Limb landmark coordinates
★ ★ ★ ★ ★
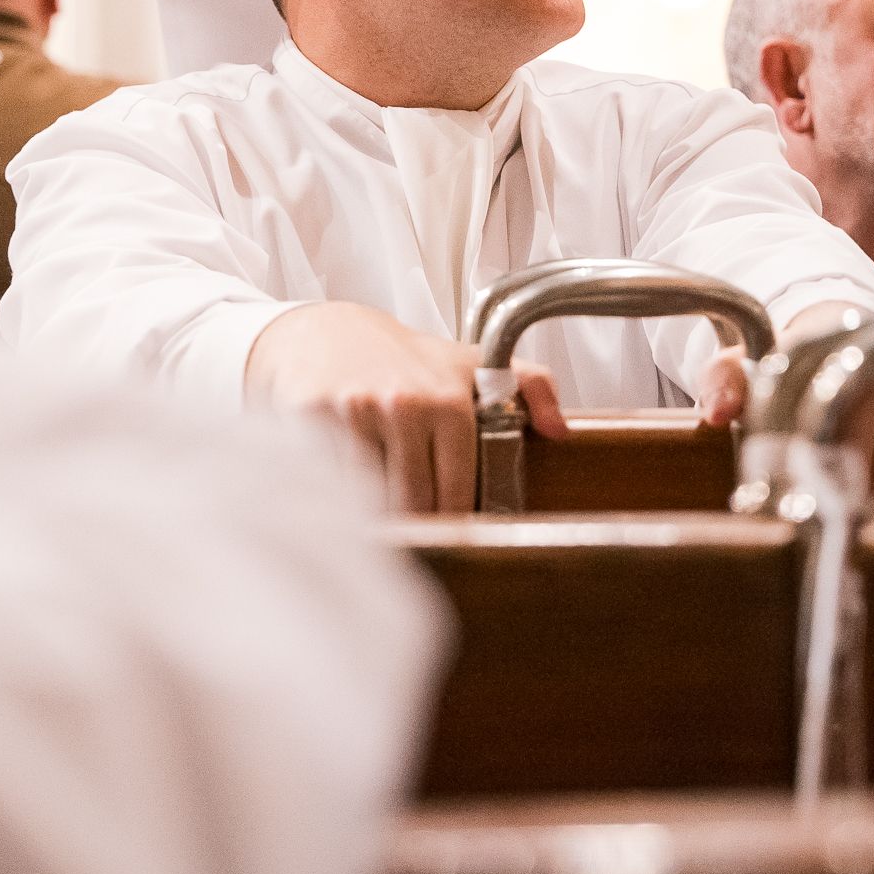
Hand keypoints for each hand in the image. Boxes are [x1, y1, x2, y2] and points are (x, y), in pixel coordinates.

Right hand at [246, 302, 563, 512]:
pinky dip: (336, 498)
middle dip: (415, 526)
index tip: (446, 536)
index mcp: (449, 401)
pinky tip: (341, 494)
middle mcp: (406, 404)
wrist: (325, 334)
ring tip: (379, 519)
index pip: (457, 494)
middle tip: (413, 538)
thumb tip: (559, 432)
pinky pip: (331, 483)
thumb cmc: (404, 359)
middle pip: (415, 504)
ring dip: (375, 517)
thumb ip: (531, 388)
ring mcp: (358, 411)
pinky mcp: (314, 417)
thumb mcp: (471, 364)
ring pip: (372, 498)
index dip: (452, 525)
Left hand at [703, 310, 873, 510]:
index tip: (800, 518)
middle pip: (860, 476)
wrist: (845, 329)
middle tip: (828, 532)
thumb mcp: (749, 367)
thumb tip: (714, 414)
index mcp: (821, 372)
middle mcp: (870, 378)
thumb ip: (723, 385)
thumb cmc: (792, 367)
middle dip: (843, 510)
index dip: (809, 491)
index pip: (817, 454)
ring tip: (856, 524)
★ ★ ★ ★ ★
# Your objective:
Can you repeat, word for word, every line above from the one containing "middle tip: (413, 538)" down to the one containing "middle tip: (828, 532)", including both?

# Exercise result:
middle tip: (413, 538)
thumb tip: (559, 432)
pinky pip: (331, 483)
thumb cmc: (404, 359)
middle pip: (415, 504)
ring dip: (375, 517)
thumb ip: (531, 388)
ring mcp: (358, 411)
pinky mcp: (314, 417)
thumb mcp: (471, 364)
ring pip: (372, 498)
index dip: (452, 525)
Left hand at [703, 310, 873, 510]:
index tip: (800, 518)
middle pip: (860, 476)
wrist: (845, 329)
middle tip: (828, 532)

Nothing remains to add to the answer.